The combination also appeared to allow eight partial responses among the 14 patients who were found to be refractory to sequential lenalidomide and proteasome inhibitor therapy.

“Pomalidomide, ixazomib and dexamethasone can be combined safely,” Voorhees said, “But moderate to severe hematologic toxicity is common and requires close monitoring and supportive care.”

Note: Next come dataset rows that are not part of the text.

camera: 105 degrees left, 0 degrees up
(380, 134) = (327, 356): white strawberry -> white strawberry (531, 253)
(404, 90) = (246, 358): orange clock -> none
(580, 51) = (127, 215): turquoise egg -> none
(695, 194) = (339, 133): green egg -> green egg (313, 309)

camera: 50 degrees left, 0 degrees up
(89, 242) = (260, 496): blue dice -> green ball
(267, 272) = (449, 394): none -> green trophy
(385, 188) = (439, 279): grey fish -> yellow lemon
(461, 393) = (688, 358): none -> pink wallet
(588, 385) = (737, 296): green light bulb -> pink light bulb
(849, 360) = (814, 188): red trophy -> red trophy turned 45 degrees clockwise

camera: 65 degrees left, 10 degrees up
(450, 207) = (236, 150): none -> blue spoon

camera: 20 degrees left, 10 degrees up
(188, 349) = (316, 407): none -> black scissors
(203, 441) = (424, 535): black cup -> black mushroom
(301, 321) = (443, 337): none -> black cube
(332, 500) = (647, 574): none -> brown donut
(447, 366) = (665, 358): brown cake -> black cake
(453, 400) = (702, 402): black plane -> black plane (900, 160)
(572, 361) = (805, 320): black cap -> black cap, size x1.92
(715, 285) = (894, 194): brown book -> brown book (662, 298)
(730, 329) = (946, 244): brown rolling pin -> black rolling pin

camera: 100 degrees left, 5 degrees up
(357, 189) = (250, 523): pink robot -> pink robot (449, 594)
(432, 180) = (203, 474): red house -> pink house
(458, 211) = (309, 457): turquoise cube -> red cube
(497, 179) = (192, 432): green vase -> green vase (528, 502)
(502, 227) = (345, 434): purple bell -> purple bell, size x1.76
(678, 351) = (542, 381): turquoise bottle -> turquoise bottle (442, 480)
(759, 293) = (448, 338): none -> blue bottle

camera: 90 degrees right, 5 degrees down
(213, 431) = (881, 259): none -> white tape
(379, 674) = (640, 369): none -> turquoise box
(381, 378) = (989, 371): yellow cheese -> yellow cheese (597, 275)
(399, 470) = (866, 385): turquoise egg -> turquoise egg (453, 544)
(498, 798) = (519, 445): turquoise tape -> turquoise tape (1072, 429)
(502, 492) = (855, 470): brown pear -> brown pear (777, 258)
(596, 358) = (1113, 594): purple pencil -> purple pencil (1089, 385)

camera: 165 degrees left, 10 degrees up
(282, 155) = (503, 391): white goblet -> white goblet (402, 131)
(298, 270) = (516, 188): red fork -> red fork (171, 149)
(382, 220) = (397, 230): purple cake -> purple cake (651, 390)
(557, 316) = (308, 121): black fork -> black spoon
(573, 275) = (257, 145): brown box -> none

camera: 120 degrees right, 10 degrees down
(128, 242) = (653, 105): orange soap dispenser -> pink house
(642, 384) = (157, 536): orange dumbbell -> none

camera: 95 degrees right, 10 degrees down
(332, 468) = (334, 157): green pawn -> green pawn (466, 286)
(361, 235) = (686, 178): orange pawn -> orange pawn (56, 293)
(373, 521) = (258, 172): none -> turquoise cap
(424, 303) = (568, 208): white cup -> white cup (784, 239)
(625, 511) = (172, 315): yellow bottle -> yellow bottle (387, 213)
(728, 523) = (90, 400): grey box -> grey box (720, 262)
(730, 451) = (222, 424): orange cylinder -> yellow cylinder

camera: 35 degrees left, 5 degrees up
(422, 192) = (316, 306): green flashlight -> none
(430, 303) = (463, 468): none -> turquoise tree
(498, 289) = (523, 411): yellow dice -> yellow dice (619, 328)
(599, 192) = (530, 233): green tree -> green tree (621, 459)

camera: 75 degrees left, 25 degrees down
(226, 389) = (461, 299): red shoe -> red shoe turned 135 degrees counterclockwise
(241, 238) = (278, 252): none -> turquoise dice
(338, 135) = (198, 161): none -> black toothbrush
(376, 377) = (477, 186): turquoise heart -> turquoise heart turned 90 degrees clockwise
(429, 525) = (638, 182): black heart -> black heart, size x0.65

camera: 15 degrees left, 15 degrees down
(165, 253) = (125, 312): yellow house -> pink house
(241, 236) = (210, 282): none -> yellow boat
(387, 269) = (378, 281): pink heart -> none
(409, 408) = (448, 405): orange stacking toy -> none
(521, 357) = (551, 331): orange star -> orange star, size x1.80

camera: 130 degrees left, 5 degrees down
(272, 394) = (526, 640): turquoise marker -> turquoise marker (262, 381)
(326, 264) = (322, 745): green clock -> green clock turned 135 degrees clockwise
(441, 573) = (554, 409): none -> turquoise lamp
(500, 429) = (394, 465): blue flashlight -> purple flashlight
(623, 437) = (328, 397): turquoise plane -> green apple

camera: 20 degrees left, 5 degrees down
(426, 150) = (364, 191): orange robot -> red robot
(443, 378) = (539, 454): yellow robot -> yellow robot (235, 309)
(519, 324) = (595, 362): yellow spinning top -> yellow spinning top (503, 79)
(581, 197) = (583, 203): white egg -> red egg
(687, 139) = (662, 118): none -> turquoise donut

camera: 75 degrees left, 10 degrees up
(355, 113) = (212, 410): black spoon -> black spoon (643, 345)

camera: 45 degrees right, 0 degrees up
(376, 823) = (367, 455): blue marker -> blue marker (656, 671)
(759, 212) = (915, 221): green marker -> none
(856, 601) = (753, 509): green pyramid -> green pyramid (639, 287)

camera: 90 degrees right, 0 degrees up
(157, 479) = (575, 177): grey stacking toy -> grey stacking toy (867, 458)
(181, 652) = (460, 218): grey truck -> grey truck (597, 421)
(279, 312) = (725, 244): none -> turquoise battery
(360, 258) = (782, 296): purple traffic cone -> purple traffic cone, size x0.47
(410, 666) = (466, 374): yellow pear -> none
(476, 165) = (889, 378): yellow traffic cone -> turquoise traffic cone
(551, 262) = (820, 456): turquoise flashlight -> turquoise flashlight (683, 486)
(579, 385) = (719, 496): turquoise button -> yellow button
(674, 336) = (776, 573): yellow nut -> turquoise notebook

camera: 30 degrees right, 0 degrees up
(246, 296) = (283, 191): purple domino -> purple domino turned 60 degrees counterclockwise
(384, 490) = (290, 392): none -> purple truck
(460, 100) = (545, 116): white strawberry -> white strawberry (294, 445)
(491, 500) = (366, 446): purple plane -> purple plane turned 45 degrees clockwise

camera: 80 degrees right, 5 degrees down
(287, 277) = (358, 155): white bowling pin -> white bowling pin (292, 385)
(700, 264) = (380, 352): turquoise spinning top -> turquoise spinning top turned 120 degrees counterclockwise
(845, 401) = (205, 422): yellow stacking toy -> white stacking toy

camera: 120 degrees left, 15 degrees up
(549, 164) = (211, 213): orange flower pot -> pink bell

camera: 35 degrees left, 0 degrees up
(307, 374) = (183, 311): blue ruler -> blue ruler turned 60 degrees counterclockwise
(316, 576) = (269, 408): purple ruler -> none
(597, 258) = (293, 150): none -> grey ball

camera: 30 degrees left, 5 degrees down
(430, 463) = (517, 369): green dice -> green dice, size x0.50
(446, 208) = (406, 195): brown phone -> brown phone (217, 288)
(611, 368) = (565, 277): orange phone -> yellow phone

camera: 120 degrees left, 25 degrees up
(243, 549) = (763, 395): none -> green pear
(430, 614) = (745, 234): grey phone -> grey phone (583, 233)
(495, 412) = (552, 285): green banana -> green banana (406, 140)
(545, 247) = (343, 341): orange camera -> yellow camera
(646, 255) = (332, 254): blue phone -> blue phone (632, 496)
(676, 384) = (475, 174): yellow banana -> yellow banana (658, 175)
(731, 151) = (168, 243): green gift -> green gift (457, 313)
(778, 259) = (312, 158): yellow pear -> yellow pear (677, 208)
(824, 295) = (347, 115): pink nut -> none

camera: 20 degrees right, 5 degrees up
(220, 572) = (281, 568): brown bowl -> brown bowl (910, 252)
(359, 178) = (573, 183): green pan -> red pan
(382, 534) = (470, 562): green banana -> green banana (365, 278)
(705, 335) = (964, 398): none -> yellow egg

He illustrated that some of the patients have remained on treatment after 22 cycles. “Many of these responses have proven durable, even at the lower dose cohorts,” he said. In the standard three plus three dose escalation design, patients tested three different doses of pomalidomide — 2 mg, 3 mg and 4 mg; and three different doses of ixazomib — 2.3 mg, 3 mg and 4 mg; dexamethasone was provided at a dose of 40 mg for patients less than 75 years of age; the dose was reduced to 20 mg for patients 75 years of age or older. Dose limiting toxicities — febrile neutropenia — emerged at dose level 3 and dose level 4, Voorhees said.

“Dose level 3 – 4 mg of pomalidomide and 3 mg of ixazomib was well tolerated,” he said.

The patients were about 65 years of age. They had been diagnosed with multiple myeloma for a median of 5.18 years; about 2/3 of the cohort were men, and 77% were Caucasian. All the patients were in ECOG Performance Status of 0-1. About 59% of the 22 patients studied at baseline were identified as having high-risk cytogenetics.

Voorhees said that the median number of prior therapies was three. He said 100% of the 22 patients had been exposed to bortezomib (Velcade), lenalidomide, and corticosteroids. Of the 22 patients evaluable for safety, 14 have come off study — 11 due to disease progression; two due to an adverse event (a grade 2 motor neuropathy and febrile neutropenia), and one patient just preferred to leave the study.

Ken Shain, MD, PhD, assistant member at the Moffitt Cancer Center and professor of oncologic sciences at the University of South Florida, Tampa, told MedPage Today, “Ixazomib has been approved about a week and it is already being combined with other drugs, as always happens, in treating relapsed or refractory multiple myeloma.

“Ixazomib as an oral drug is an exciting agent by itself and provides a novel way that we can dose our patients in a more convenient fashion while maintaining efficacy,” he said. “I think this is a great way to go. We know that proteasome and IMID (immunomodulatory drugs) are highly effective without significant toxicities. So to be able to provide an all-oral regimen is really a breakthrough.”

He said that researchers will have to “feel out” whether there is a difference in using ixazomib with pomalidomide or other agents such as lenalidomide. “There have been no studies comparing the 2 immunomodulatory agents. I would suggest they will serve 2 different patient populations — early treatment and relapses with lenalidomide combination; and later relapses with pomalidomide combination.”

Shain disclosed relevant relationships with Celgene, Amgen, and Takeda.

Vorhees disclosed relevant relationships with Millennium, Takeda, and Celgene.

Dr. ShainI know Dr. Shain well from my years as a patient at Moffitt Cancer Center in Tampa. Good to see him getting the recognition he deserves; Ken works really hard.

A couple of things to think about. First, I’ll admit the numbers don’t knock you over. But remember that the primary purpose of a Stage 1 trial is to identify the maximum safe dose for patients. Since some of the patients were on lower doses than common sense tells us they should use, chances are they won’t respond as well. So the fact nearly every patient showed some improvement is encouraging.

Second, note that 8 out of 14 patients responded that were already refractory (resistant) to an IMiD (Thalomid, Revlimid) and a proteasome inhibitor (Velcade or Kyprolis).

That’s me! Something tells me I may be using Ninlaro soon.

My understanding is Takeda is doing ongoing maintenance studies featuring Ninlaro, too. That would be very helpful.